Not all communications service providers destroy name and address details and other data they need to retain according to Dutch data retention rules in time. Also, not all providers comply with statutory obligations regarding the use of traffic data for business purposes (such as billing and marketing).
These findings were presented in the report “Measuring data retention 2013“, prepared by one of the telecommunications market regulators: the Radiocommunications Agency Netherlands (“RAN”). This report was offered by the ministries of Economic Affairs and Security and Justice to the House of Representatives last week.
The purpose of RAN’s measurement was to gain insight into the degree of compliance by 525 small and medium sized communications service providers. The six Dutch major providers of communications services were not taken into account in this study.
Telecommunications Act (“Tw”)
According to article 13.2a Tw (which is an implementation of the 2006 EU-directive on data retention), public telecommunications network providers have to retain certain data for a period of twelve months, to the extent that such data are generated and processed in the context of the services offered.
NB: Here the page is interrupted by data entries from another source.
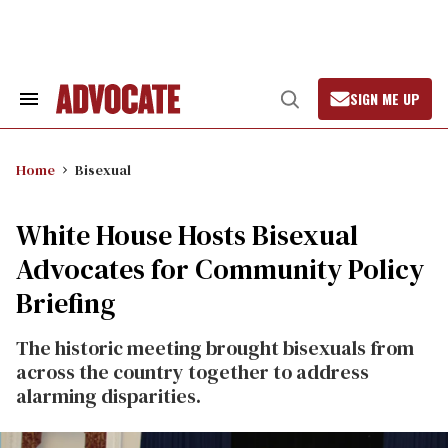
Skip
to
content
SIGN ME UP
Search
Open
&
Search
Section
Navigation
Home
Bisexual
White House Hosts Bisexual
Advocates for Community Policy
Briefing
The historic meeting brought bisexuals from
across the country together to address
alarming disparities.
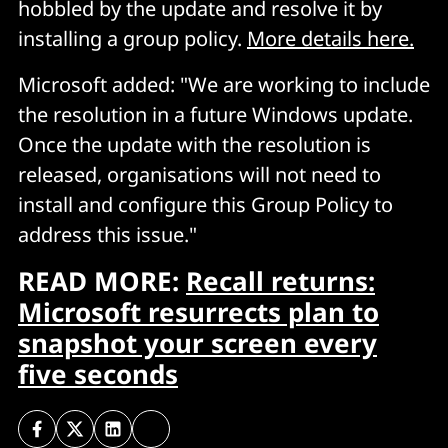
hobbled by the update and resolve it by
installing a group policy.
More details here.
Microsoft added: "We are working to include
the resolution in a future Windows update.
Once the update with the resolution is
released, organisations will not need to
install and configure this Group Policy to
address this issue."
READ MORE:
Recall returns:
Microsoft resurrects plan to
snapshot your screen every
five seconds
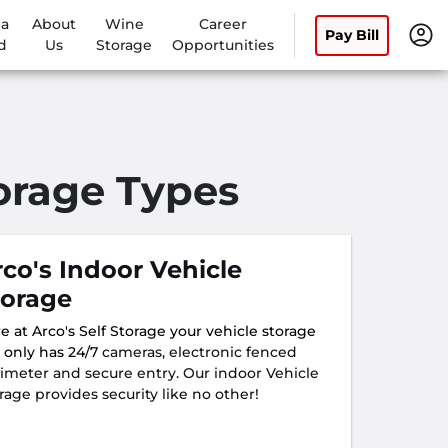
 a
About
Wine
Career
Pay Bill
d
Us
Storage
Opportunities
torage Types
rco's Indoor Vehicle
torage
e at Arco's Self Storage your vehicle storage
 only has 24/7
cameras, electronic fenced
imeter and secure entry. Our indoor Vehicle
rage provides security like no other!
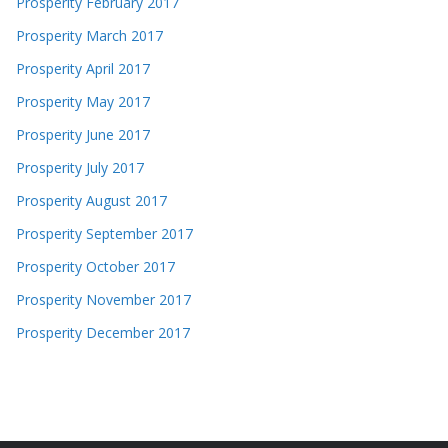
Prosperity February 2017
Prosperity March 2017
Prosperity April 2017
Prosperity May 2017
Prosperity June 2017
Prosperity July 2017
Prosperity August 2017
Prosperity September 2017
Prosperity October 2017
Prosperity November 2017
Prosperity December 2017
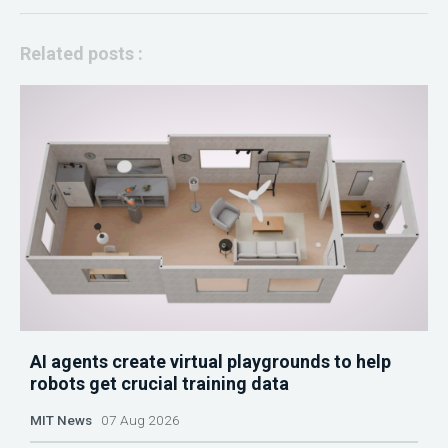
Related posts :
AI agents create virtual playgrounds to help
robots get crucial training data
MIT News
07 Aug 2026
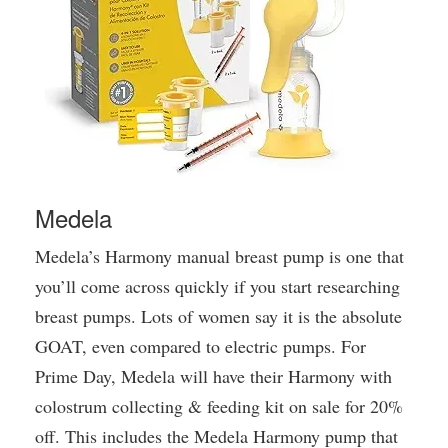
Medela
Medela’s Harmony manual breast pump is one that
you’ll come across quickly if you start researching
breast pumps. Lots of women say it is the absolute
GOAT, even compared to electric pumps. For
Prime Day, Medela will have their Harmony with
colostrum collecting & feeding kit on sale for 20%
off. This includes the Medela Harmony pump that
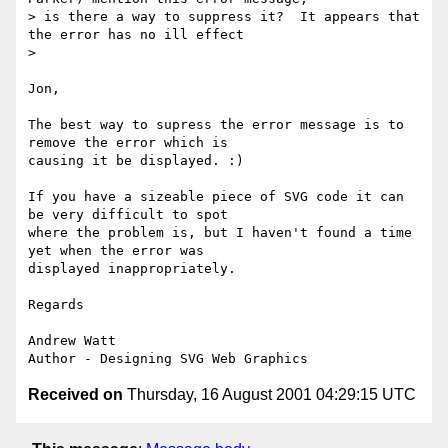
> is there a way to suppress it?  It appears that 
the error has no ill effect 

> 

Jon,

The best way to supress the error message is to 
remove the error which is 

causing it be displayed. :)

If you have a sizeable piece of SVG code it can 
be very difficult to spot 

where the problem is, but I haven't found a time 
yet when the error was 

displayed inappropriately.

Regards

Andrew Watt

Received on
Thursday, 16 August 2001 04:29:15 UTC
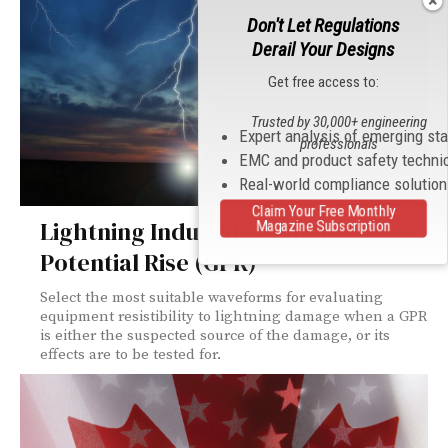
Don't Let Regulations
Derail Your Designs
Get free access to:
Trusted by 30,000+ engineering
Expert analysis of emerging st
professionals
EMC and product safety techni
Real-world compliance solutio
Claim Your Free Monthly
Lightning Induced Ground
Magazine Subscription
Potential Rise (GPR)
Select the most suitable waveforms for evaluating
equipment resistibility to lightning damage when a GPR
is either the suspected source of the damage, or its
effects are to be tested for.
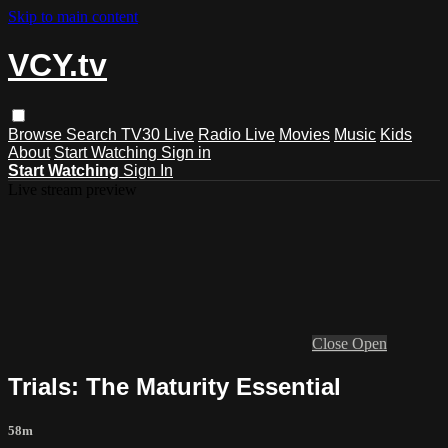
Skip to main content
VCY.tv
Browse
Search
TV30 Live
Radio Live
Movies
Music
Kids
About
Start Watching
Sign in
Start Watching
Sign In
Live stream preview
Close
Open
Trials: The Maturity Essential
58m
The purpose of this retention obligation relates to the detection and prosecution of serious crimes.
Although the European Court of Justice has annulled the 2006 EU-directive on data retention on April 8 2014 due to violation of privacy of citizens, article 13.2a Tw still remains into force.
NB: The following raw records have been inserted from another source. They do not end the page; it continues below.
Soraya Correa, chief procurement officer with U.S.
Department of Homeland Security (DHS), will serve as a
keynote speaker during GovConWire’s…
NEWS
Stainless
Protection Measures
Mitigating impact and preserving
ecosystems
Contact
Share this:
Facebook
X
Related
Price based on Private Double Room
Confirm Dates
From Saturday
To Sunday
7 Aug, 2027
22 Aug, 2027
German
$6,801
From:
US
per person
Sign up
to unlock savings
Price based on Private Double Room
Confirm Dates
Upcoming monitoring period
With regard to the upcoming monitoring period, RAN will focus on:
- The destruction of name and address details and traffic and location data. 14% of the providers monitored did not (fully) comply with timely destruction of such data.
- Compliance with Dutch privacy regulations. 25% of the providers monitored use traffic data for business purposes. This is only allowed if providers meet the legal privacy requirements under the Tw. It appeared that forty-eight providers did not (fully) comply with such requirements. The consequence could be that RAN imposes fines for each violation in the upcoming monitoring period. Fines can go up to € 450,000, determined on a case by case basis.